▸ Exercise tasks
#1 In the swing trading excerpt, why does the writer choose to catch a swing and hold it instead of range trading? Answer in one to three sentences.
#2 Echo the part of the swing trading excerpt that opens with the words containing "WHAT IS SWING" and closes with "and buy low).".
#3 According to the swing trading excerpt, where does a trend trade buy and where does it sell?
── Document excerpt ──
WHAT IS SWING TRADING?
There are two types of swing trading styles. The first is to range trade, that is, buy and sell as price bounces between a low and high price. If you know what a rectangle chart pattern is or a channel, then you can buy near the bottom and sell near the top repeatedly. I find that the profit potential of range trading is not exciting enough for me.
  • Range trading is buying and selling as price bounces between highs and lows.
I prefer to catch a swing as soon as it starts and hold it until it ends. It is the same idea as a range trade but the high–low range is often much larger (if you are lucky) and you only trade it once.
  • A trend trade buys near the swing low and sells near the end of a short-term trend (or the reverse: sell high and buy low).
Swing trading is trying to catch price as it moves between peaks and valleys. Another way to say this is that swing trading is capturing the move between layers of support and resistance.
───
── Records supplied ──
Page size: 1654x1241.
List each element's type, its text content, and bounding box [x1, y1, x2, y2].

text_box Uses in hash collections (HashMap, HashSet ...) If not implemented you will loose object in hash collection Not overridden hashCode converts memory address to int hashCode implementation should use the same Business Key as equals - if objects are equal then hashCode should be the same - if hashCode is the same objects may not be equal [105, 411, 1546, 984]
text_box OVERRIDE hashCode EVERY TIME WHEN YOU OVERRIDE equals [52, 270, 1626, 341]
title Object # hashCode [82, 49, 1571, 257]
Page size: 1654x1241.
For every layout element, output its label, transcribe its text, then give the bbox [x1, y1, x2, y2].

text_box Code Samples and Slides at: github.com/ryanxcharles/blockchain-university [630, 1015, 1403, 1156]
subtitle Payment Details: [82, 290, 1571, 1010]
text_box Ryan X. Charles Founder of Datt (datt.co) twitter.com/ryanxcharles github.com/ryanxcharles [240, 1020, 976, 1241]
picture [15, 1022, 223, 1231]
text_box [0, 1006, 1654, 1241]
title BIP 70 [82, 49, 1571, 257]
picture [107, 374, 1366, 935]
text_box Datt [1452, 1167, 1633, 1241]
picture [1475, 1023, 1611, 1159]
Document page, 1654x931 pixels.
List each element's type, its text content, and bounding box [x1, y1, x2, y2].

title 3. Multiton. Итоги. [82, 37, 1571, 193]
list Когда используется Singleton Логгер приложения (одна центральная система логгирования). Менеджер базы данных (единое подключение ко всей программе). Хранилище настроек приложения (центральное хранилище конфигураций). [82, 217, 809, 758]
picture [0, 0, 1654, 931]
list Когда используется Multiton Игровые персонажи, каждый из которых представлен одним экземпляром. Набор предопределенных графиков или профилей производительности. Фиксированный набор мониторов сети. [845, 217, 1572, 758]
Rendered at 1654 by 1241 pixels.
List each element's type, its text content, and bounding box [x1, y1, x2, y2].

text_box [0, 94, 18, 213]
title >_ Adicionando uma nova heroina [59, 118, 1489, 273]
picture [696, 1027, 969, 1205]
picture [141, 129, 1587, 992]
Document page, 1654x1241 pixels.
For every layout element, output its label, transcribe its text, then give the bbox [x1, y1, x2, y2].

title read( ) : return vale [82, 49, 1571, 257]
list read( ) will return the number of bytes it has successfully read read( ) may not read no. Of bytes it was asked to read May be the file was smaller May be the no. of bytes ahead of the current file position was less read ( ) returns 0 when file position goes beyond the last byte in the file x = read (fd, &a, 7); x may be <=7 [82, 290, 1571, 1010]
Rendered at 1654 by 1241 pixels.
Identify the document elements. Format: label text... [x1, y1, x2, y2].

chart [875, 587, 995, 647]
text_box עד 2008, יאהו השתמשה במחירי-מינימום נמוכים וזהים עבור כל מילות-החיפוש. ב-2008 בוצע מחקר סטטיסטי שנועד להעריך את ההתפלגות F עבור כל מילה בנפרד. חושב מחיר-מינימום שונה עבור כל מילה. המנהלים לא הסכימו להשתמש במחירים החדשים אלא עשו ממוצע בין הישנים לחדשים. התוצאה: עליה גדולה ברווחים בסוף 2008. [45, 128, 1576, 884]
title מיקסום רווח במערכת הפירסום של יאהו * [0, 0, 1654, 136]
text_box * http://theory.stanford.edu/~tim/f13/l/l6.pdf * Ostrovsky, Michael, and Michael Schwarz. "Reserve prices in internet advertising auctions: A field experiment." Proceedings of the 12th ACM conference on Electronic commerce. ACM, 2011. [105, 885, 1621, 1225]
───
▸ Results by task
#1 The writer finds the profit potential of range trading not exciting enough. Catching a swing from its start to its end uses the same idea, but the high–low range is often much larger, and it is traded only once.

#2
WHAT IS SWING TRADING?
There are two types of swing trading styles. The first is to range trade, that is, buy and sell as price bounces between a low and high price. If you know what a rectangle chart pattern is or a channel, then you can buy near the bottom and sell near the top repeatedly. I find that the profit potential of range trading is not exciting enough for me.
  • Range trading is buying and selling as price bounces between highs and lows.
I prefer to catch a swing as soon as it starts and hold it until it ends. It is the same idea as a range trade but the high–low range is often much larger (if you are lucky) and you only trade it once.
  • A trend trade buys near the swing low and sells near the end of a short-term trend (or the reverse: sell high and buy low).

#3 It buys near the swing low and sells near the end of a short-term trend.